Ghana’s inflation rate fell sharply to 9.4% in September 2025, marking the lowest level the country has seen since August 2021. This represents a significant drop from the 11.5% recorded in August, reflecting growing signs of macroeconomic stability.
The announcement was made by Alhassan Iddrisu, Ghana’s Government Statistician, during a briefing with journalists on Wednesday.
“The steady drop in inflation shows a sustained shift in prices, signaling that Ghana is firmly on the path to macroeconomic stability,” Iddrisu said.
According to him, the decline was largely driven by lower food inflation, while non-food prices remained more stable.
Central Bank Moves Support Inflation Decline
The development follows the Bank of Ghana’s decision earlier in September to cut its benchmark interest rate by a record 350 basis points, bringing it down to 21.5%.
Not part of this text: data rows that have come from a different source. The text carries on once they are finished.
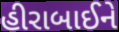
હીરાબાઈનેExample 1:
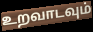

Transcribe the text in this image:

உறவாடவும்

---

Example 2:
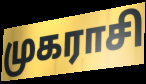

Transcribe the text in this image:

முகராசி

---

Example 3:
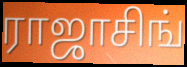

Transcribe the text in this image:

ராஜாசிங்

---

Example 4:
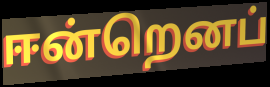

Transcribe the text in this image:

ஈன்றெனப்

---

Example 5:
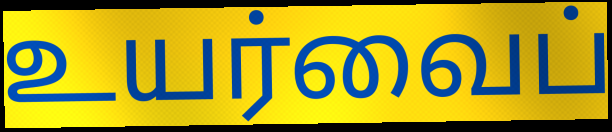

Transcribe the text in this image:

உயர்வைப்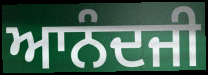
ਆਨੰਦਜੀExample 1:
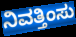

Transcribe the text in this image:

ನಿವತ್ತಿಂಸು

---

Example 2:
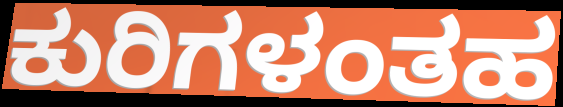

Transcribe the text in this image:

ಕುರಿಗಳಂತಹ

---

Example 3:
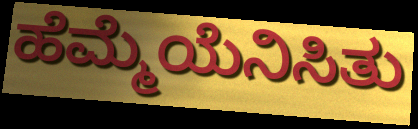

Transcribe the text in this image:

ಹೆಮ್ಮೆಯೆನಿಸಿತು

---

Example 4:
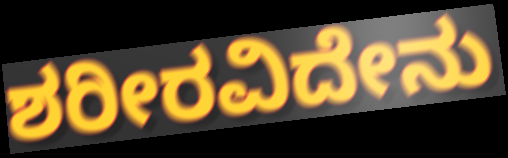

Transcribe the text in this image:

ಶರೀರವಿದೇನು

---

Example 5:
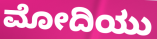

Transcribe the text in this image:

ಮೋದಿಯುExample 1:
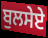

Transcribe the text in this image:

ਬੁਲਸੇਏ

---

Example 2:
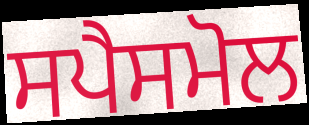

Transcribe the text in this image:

ਸਪੈਸਮੋਲ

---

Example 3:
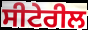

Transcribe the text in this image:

ਸੀਟੇਰੀਲ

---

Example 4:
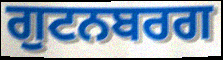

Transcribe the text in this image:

ਗੁਟਨਬਰਗ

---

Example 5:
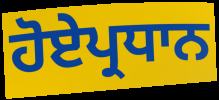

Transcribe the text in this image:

ਹੋਏਪ੍ਰਧਾਨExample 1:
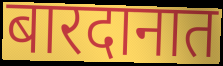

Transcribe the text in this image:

बारदानात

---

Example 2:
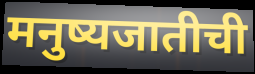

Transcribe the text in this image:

मनुष्यजातीची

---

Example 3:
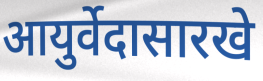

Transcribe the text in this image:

आयुर्वेदासारखे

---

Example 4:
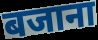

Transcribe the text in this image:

बजाना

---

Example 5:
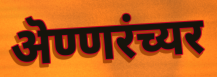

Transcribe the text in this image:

ऄण्णरंच्यर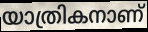
യാത്രികനാണ്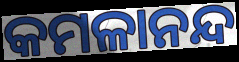
କମଳାନନ୍ଦ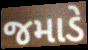
જમાડેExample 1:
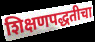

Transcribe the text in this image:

शिक्षणपद्धतीचा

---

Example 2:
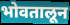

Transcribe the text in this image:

भोवतालून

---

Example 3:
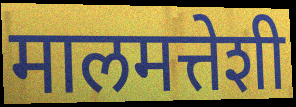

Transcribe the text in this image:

मालमत्तेशी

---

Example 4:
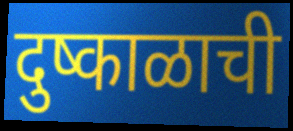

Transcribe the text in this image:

दुष्काळाची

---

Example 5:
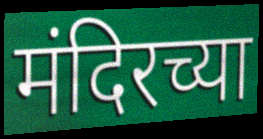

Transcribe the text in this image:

मंदिरच्याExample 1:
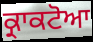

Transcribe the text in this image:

This was the second major rate cut in 2025, with the central bank citing declining inflation and stronger fiscal performance.
“The decision reflects a sustained decline in inflationary pressures and the expectation of continued fiscal consolidation,” said Governor Johnson Asiama.
The Bank also projected that inflation would settle within its medium-term target range of 6% to 10% by Q4 2025.
Ghana is currently recovering from its worst economic crisis in decades. Just nine months ago, in December 2024, the inflation rate soared to 23.8%, capping a year of severe economic stress.
Inflation had begun climbing in September 2024, rising from 21.5% to 22.1% in October and 23% in November, before peaking in December.
With this latest drop, analysts say the country appears to be turning a corner, aided by strong monetary interventions and improved supply chain dynamics, especially in the food sector.